*TASK DIRECTIONS*.
Please give back the listing exactly, without any of its pictures.

═════ DATA IN THIS EXERCISE ═════

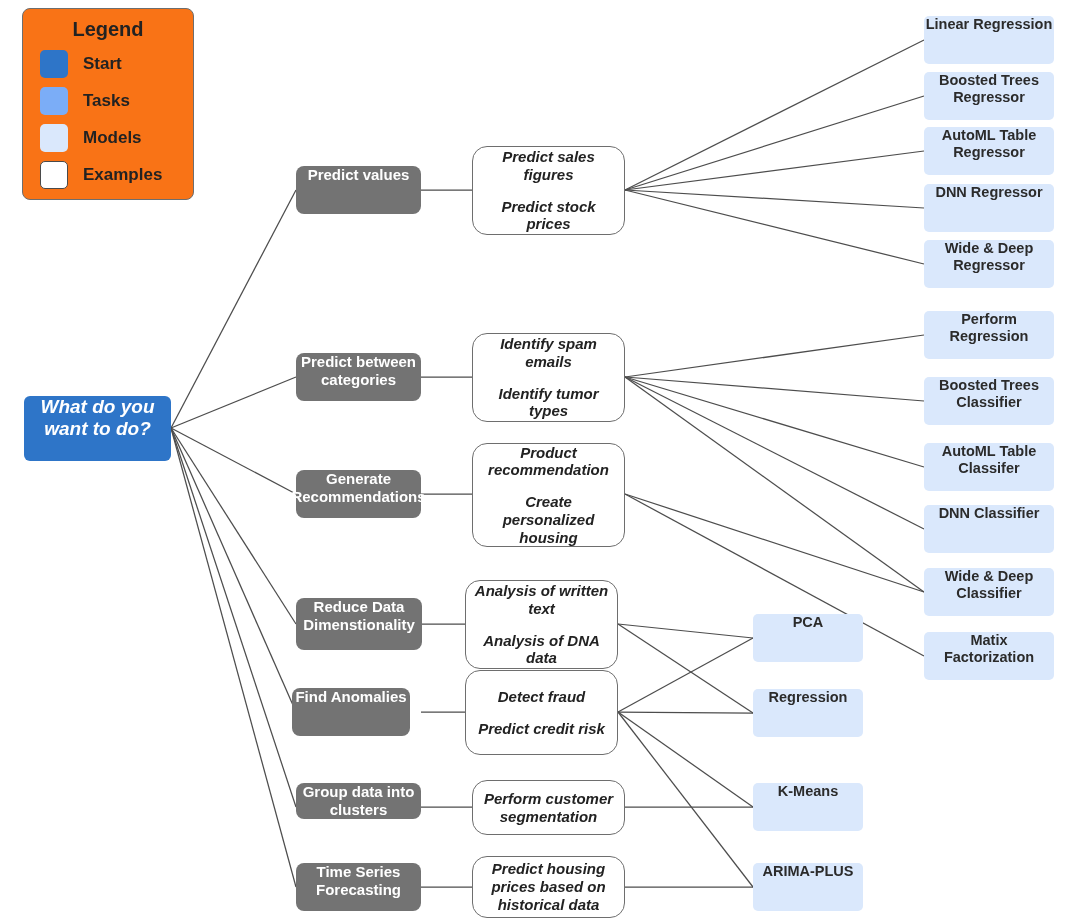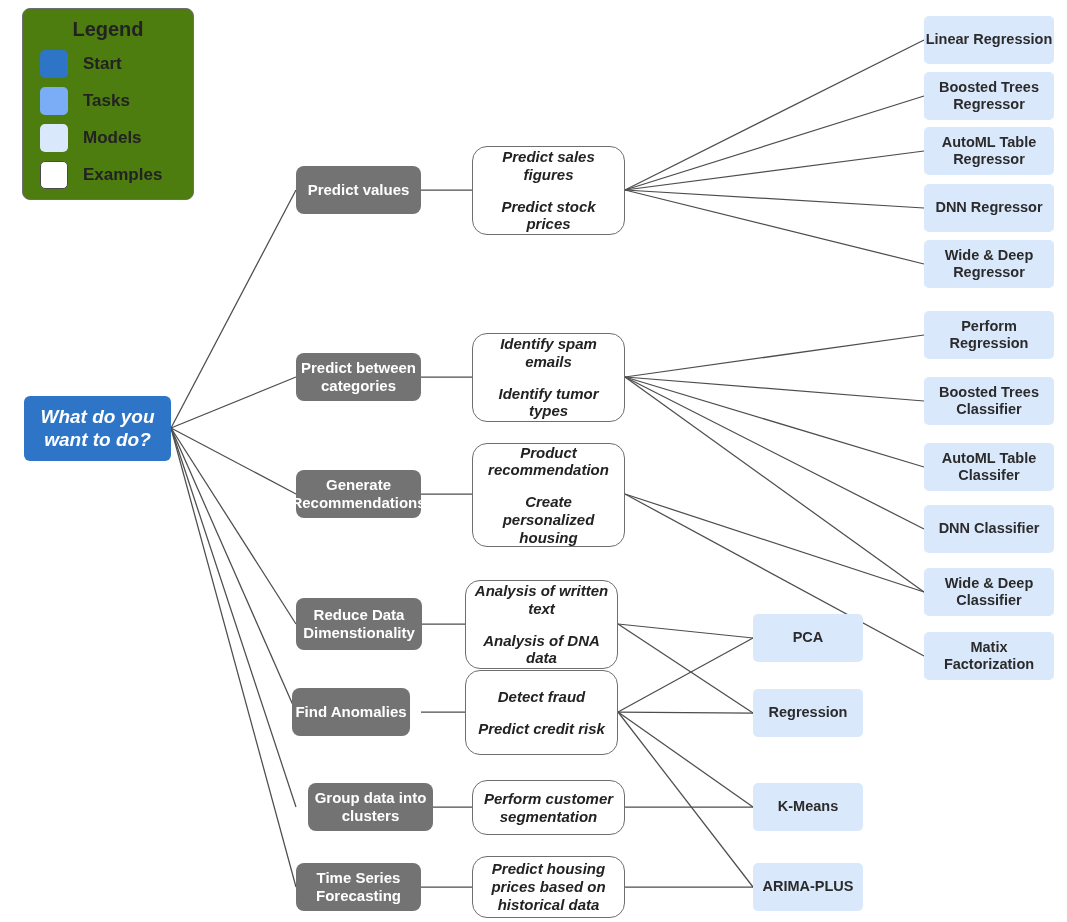--- a/index.html
+++ b/index.html
@@ -17,21 +17,20 @@
   }
   #edge-layer {
     position: absolute;
     left: 0; top: 0;
     width: 1067px; height: 922px;
     pointer-events: none;
   }
   .node {
     position: absolute;
     display: flex;
-    align-items: center;
     justify-content: center;
     text-align: center;
     border-radius: 7px;
     line-height: 1.18;
     z-index: 2;
   }
   .node-start {
     background: #2E75C8;
     color: #ffffff;
     font-weight: bold;
@@ -65,21 +64,21 @@
     justify-content: center;
   }
   .node-example .ex-line { padding: 0 6px; }
   .node-example .ex-line + .ex-line { margin-top: 14px; }
 
   
   #legend {
     position: absolute;
     left: 22px; top: 8px;
     width: 172px; height: 192px;
-    background: #4d7c0f;
+    background: #f97316;
     border: 1.4px solid #6E6E6E;
     border-radius: 8px;
     z-index: 3;
   }
   #legend-title {
     text-align: center;
     font-weight: bold;
     font-size: 20px;
     color: #222;
     margin-top: 9px;
@@ -189,21 +188,21 @@
   </div>
   <div class="node node-task" style="left:296px; top:470px; width:125px; height:48px;">
     <span>Generate Recommendations</span>
   </div>
   <div class="node node-task" style="left:296px; top:598px; width:126px; height:52px;">
     <span>Reduce Data Dimenstionality</span>
   </div>
   <div class="node node-task" style="left:292px; top:688px; width:118px; height:48px;">
     <span>Find Anomalies</span>
   </div>
-  <div class="node node-task" style="left:296px; top:783px; width:125px; height:48px;margin-left:12px;">
+  <div class="node node-task" style="left:296px; top:783px; width:125px; height:36px;">
     <span>Group data into clusters</span>
   </div>
   <div class="node node-task" style="left:296px; top:863px; width:125px; height:48px;">
     <span>Time Series Forecasting</span>
   </div>
 
   <div class="node node-example" style="left:472px; top:146px; width:153px; height:89px;">
     <div class="ex-line">Predict sales figures</div>
     <div class="ex-line">Predict stock prices</div>
   </div>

═════

*THE ANSWER*.
--- a/index.html
+++ b/index.html
@@ -17,21 +17,20 @@
   }
   #edge-layer {
     position: absolute;
     left: 0; top: 0;
     width: 1067px; height: 922px;
     pointer-events: none;
   }
   .node {
     position: absolute;
     display: flex;
-    align-items: center;
     justify-content: center;
     text-align: center;
     border-radius: 7px;
     line-height: 1.18;
     z-index: 2;
   }
   .node-start {
     background: #2E75C8;
     color: #ffffff;
     font-weight: bold;
@@ -65,21 +64,21 @@
     justify-content: center;
   }
   .node-example .ex-line { padding: 0 6px; }
   .node-example .ex-line + .ex-line { margin-top: 14px; }
 
   
   #legend {
     position: absolute;
     left: 22px; top: 8px;
     width: 172px; height: 192px;
-    background: #4d7c0f;
+    background: #f97316;
     border: 1.4px solid #6E6E6E;
     border-radius: 8px;
     z-index: 3;
   }
   #legend-title {
     text-align: center;
     font-weight: bold;
     font-size: 20px;
     color: #222;
     margin-top: 9px;
@@ -189,21 +188,21 @@
   </div>
   <div class="node node-task" style="left:296px; top:470px; width:125px; height:48px;">
     <span>Generate Recommendations</span>
   </div>
   <div class="node node-task" style="left:296px; top:598px; width:126px; height:52px;">
     <span>Reduce Data Dimenstionality</span>
   </div>
   <div class="node node-task" style="left:292px; top:688px; width:118px; height:48px;">
     <span>Find Anomalies</span>
   </div>
-  <div class="node node-task" style="left:296px; top:783px; width:125px; height:48px;margin-left:12px;">
+  <div class="node node-task" style="left:296px; top:783px; width:125px; height:36px;">
     <span>Group data into clusters</span>
   </div>
   <div class="node node-task" style="left:296px; top:863px; width:125px; height:48px;">
     <span>Time Series Forecasting</span>
   </div>
 
   <div class="node node-example" style="left:472px; top:146px; width:153px; height:89px;">
     <div class="ex-line">Predict sales figures</div>
     <div class="ex-line">Predict stock prices</div>
   </div>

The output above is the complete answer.